**Task statement:**
Where the data below shows a picture, leave that picture out and copy the rest exactly.

**Dataset extract:**
*** Begin section ***

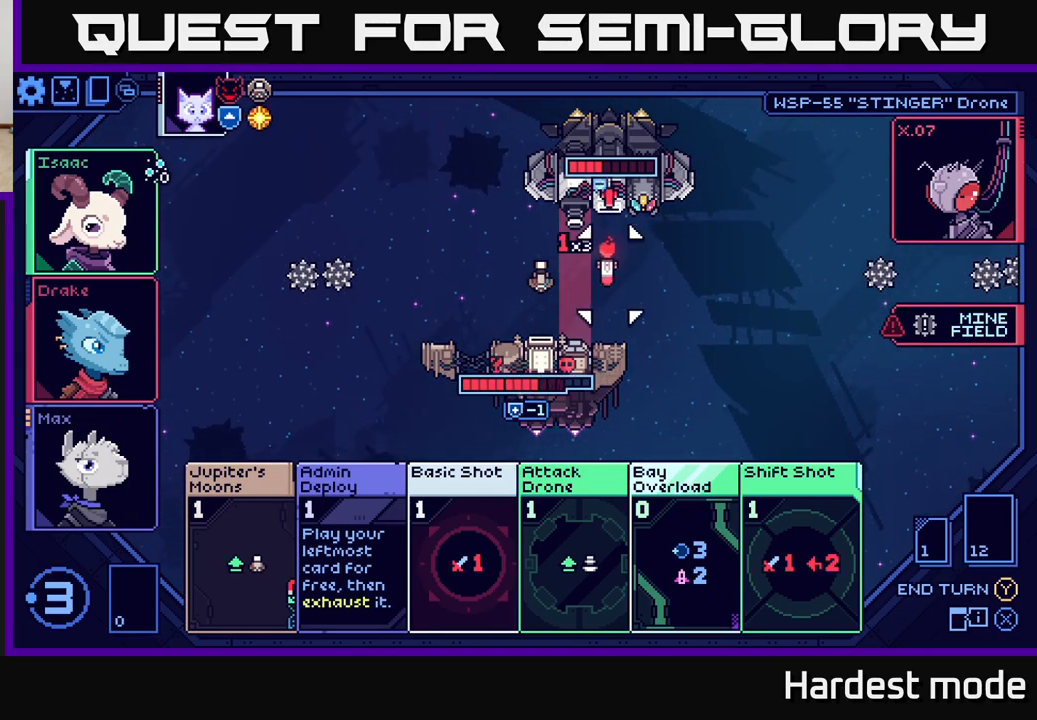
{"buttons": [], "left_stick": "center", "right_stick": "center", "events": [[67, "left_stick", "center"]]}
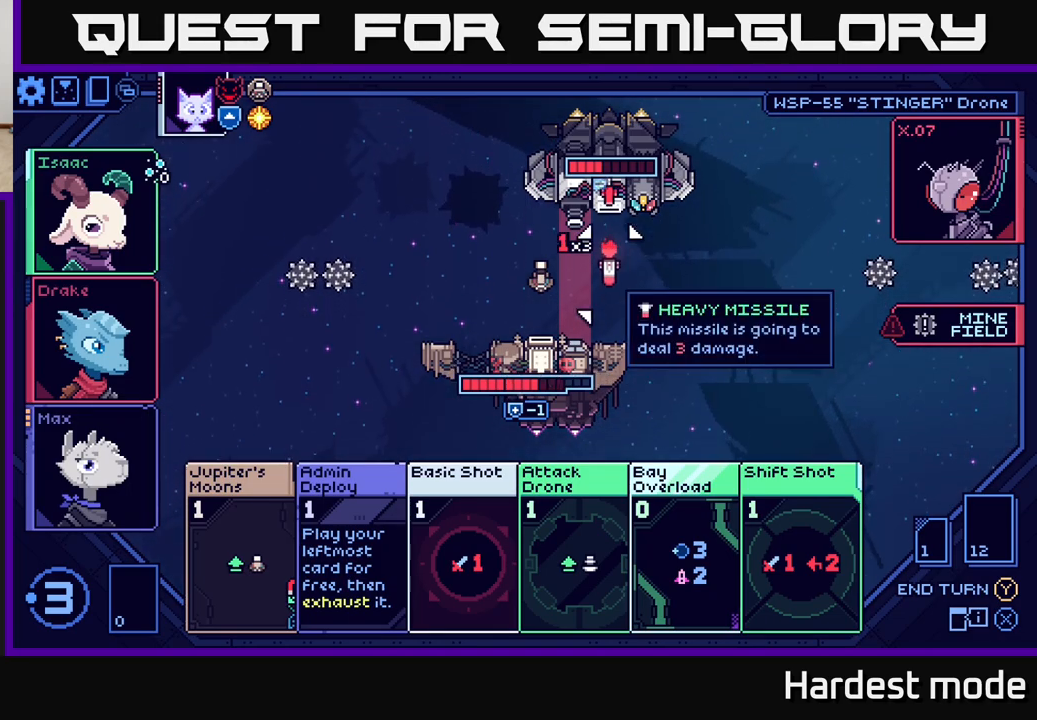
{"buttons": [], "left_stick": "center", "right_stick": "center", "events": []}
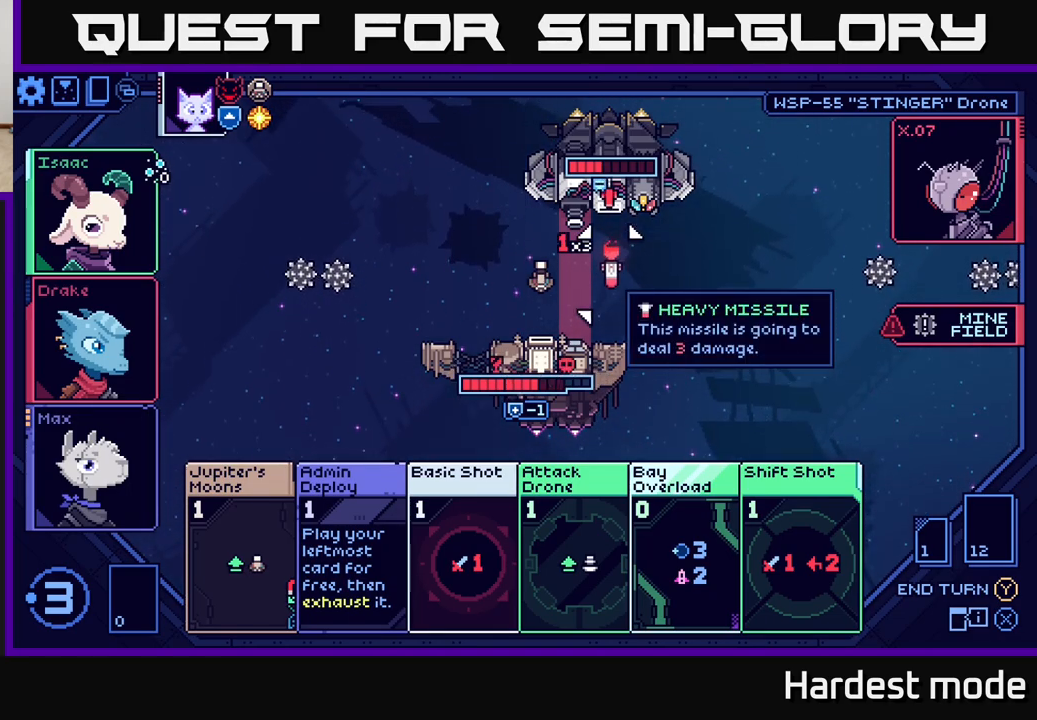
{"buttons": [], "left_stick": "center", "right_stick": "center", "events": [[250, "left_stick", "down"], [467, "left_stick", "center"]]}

*** End section ***

**Written response:**
{"buttons": [], "left_stick": "center", "right_stick": "center", "events": [[67, "left_stick", "center"]]}
{"buttons": [], "left_stick": "center", "right_stick": "center", "events": []}
{"buttons": [], "left_stick": "center", "right_stick": "center", "events": [[250, "left_stick", "down"], [467, "left_stick", "center"]]}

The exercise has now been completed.